GIVEN EXERCISE - Reproduce verbatim the rows that begin with the line containing "way **8:02** is written." and continue through the final row, including both ends, and nothing else.

DATA TO PROCESS -
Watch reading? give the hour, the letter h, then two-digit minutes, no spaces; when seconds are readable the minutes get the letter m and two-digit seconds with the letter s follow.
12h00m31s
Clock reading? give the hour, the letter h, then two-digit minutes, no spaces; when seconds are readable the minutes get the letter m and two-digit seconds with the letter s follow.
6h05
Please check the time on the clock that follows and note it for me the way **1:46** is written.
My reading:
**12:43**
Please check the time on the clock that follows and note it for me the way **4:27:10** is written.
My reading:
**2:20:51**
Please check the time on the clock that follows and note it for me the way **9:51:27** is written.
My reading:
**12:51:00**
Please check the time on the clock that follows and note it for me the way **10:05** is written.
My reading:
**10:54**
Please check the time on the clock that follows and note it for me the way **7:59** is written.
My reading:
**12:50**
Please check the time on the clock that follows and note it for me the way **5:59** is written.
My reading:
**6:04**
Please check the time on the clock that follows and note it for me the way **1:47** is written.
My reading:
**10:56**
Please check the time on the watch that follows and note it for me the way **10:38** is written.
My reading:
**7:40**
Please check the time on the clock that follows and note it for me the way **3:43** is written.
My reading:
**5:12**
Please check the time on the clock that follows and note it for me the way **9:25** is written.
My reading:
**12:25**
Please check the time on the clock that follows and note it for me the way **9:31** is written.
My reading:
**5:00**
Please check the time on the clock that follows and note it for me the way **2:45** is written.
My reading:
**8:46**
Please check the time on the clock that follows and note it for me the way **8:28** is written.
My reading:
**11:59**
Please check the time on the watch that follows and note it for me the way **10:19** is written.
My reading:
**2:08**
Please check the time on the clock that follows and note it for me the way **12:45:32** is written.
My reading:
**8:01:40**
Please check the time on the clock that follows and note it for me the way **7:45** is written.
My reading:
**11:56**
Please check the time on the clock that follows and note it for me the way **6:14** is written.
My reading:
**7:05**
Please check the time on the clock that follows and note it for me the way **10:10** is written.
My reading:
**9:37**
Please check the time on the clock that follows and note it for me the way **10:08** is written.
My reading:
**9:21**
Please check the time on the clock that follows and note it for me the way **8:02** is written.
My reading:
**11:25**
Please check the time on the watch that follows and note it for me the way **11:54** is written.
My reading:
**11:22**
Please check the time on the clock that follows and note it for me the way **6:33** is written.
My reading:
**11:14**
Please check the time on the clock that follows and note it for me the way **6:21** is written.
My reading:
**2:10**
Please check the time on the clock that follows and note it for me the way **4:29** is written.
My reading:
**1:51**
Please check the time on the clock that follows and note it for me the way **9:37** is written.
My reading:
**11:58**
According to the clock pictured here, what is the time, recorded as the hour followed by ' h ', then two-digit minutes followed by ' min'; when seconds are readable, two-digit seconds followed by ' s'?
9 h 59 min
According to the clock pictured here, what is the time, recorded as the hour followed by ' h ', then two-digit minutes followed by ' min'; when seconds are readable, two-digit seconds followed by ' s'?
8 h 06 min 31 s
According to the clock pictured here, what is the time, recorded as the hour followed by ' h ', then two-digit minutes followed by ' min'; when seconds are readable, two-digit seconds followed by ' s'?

TASK OUTPUT -
Please check the time on the clock that follows and note it for me the way **8:02** is written.
My reading:
**11:25**
Please check the time on the watch that follows and note it for me the way **11:54** is written.
My reading:
**11:22**
Please check the time on the clock that follows and note it for me the way **6:33** is written.
My reading:
**11:14**
Please check the time on the clock that follows and note it for me the way **6:21** is written.
My reading:
**2:10**
Please check the time on the clock that follows and note it for me the way **4:29** is written.
My reading:
**1:51**
Please check the time on the clock that follows and note it for me the way **9:37** is written.
My reading:
**11:58**
According to the clock pictured here, what is the time, recorded as the hour followed by ' h ', then two-digit minutes followed by ' min'; when seconds are readable, two-digit seconds followed by ' s'?
9 h 59 min
According to the clock pictured here, what is the time, recorded as the hour followed by ' h ', then two-digit minutes followed by ' min'; when seconds are readable, two-digit seconds followed by ' s'?
8 h 06 min 31 s
According to the clock pictured here, what is the time, recorded as the hour followed by ' h ', then two-digit minutes followed by ' min'; when seconds are readable, two-digit seconds followed by ' s'?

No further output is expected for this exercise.